The bigger challenge, according to Jerry Wang, Global Executive Chairman of Faraday Future Intelligent Electric Inc. (NASDAQ:FFAI) and CEO of AIxCrypto Holdings, Inc. (NASDAQ:AIXC), is far more practical: convincing businesses that robots can generate a measurable return on investment.

“If I had to choose one, I would say proving ROI,” Wang told Benzinga in an exclusive email interview, when asked about the biggest bottleneck to mass adoption. “The most immediate question is very practical: ‘Will this robot create measurable value in my own operations?'”

Technology Isn’t the Biggest Hurdle

For investors, robotics has largely become a race between companies building increasingly capable machines. Tesla, Inc‘s (NASDAQ:TSLA) Optimus, Figure AI, Unitree and Boston Dynamics have all pushed the industry forward with advances in mobility, artificial intelligence and real-world deployment.

But Wang argues that technical progress alone won’t determine who wins.

Businesses still have to justify significant capital expenditures before deploying robots at scale. Until companies can clearly measure productivity gains, labor savings or operational efficiencies, even the most advanced machines may struggle to move beyond pilot programs.

Lowering the Barrier

Wang says Robotics-as-a-Service could play an important role in the industry’s next phase.

Rather than asking businesses to buy robots outright, the model allows companies to access robotic capabilities on demand, test different use cases and expand deployments only after validating the economics.

“A lot of businesses don’t necessarily want to own robots outright,” Wang said. “What they really want is access to robotic capabilities when those capabilities can create clear, measurable value.”

By lowering upfront costs, companies can experiment with automation without making a long-term capital commitment—an approach Wang says could accelerate adoption across industries ranging from manufacturing and inspections to security and logistics.

The Metric That Matters

Proving ROI does more than unlock the next sale—it creates a flywheel for the entire robotics ecosystem.

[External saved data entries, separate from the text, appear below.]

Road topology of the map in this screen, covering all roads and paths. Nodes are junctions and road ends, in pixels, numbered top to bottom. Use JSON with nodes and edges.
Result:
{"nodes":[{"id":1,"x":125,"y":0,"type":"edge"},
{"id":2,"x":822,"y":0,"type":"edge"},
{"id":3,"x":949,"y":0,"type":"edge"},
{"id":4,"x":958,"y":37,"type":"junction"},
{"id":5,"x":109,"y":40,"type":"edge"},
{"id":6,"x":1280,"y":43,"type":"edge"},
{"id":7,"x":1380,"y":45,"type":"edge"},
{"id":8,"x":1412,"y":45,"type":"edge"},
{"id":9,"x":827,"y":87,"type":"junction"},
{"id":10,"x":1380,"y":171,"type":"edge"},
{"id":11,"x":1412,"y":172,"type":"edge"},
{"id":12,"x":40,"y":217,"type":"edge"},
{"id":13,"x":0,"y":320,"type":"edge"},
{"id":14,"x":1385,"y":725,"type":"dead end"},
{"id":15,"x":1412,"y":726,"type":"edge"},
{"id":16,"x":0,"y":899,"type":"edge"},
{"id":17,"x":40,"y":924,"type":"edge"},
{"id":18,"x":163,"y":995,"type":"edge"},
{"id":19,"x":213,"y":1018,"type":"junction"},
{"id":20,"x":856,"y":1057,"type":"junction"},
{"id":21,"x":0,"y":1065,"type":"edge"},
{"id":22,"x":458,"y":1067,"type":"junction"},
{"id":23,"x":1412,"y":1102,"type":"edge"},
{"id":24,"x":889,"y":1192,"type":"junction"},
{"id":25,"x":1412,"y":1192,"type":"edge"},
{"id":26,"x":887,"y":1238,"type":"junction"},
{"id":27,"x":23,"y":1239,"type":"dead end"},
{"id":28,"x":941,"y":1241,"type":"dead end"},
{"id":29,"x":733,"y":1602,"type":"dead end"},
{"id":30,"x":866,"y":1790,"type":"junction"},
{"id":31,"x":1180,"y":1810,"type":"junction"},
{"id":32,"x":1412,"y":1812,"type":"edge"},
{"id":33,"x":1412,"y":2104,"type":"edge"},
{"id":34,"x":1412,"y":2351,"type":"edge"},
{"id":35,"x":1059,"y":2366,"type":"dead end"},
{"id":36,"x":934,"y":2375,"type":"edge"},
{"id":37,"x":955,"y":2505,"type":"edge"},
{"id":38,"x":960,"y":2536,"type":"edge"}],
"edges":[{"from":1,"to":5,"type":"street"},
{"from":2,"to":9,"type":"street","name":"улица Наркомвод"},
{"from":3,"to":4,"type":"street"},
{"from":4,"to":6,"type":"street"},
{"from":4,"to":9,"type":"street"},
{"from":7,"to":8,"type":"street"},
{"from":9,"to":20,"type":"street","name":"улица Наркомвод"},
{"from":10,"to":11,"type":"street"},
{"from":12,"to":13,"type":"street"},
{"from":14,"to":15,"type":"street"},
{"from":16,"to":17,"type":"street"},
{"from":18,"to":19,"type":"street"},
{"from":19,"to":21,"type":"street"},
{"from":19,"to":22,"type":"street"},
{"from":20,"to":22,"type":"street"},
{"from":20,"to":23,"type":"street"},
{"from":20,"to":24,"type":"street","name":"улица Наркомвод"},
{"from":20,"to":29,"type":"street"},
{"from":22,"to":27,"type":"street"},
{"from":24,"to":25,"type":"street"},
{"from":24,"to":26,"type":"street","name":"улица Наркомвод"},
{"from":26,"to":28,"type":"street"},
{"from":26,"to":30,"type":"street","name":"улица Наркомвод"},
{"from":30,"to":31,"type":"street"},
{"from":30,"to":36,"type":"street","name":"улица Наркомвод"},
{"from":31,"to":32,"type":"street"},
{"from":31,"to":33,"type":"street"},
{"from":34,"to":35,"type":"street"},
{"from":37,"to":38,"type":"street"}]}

“So it really becomes a flywheel: more deployment leads to more data, better performance, stronger ROI, and ultimately broader adoption,” Wang said.

For investors, that may be the industry’s most overlooked metric.

The next major milestone in robotics may not be a humanoid running faster or carrying heavier loads. It may be the moment businesses stop asking whether robots work and start asking how many more they should deploy.

When that happens, the companies making robotics easier to adopt—not just more impressive to watch—could emerge as some of the biggest winners.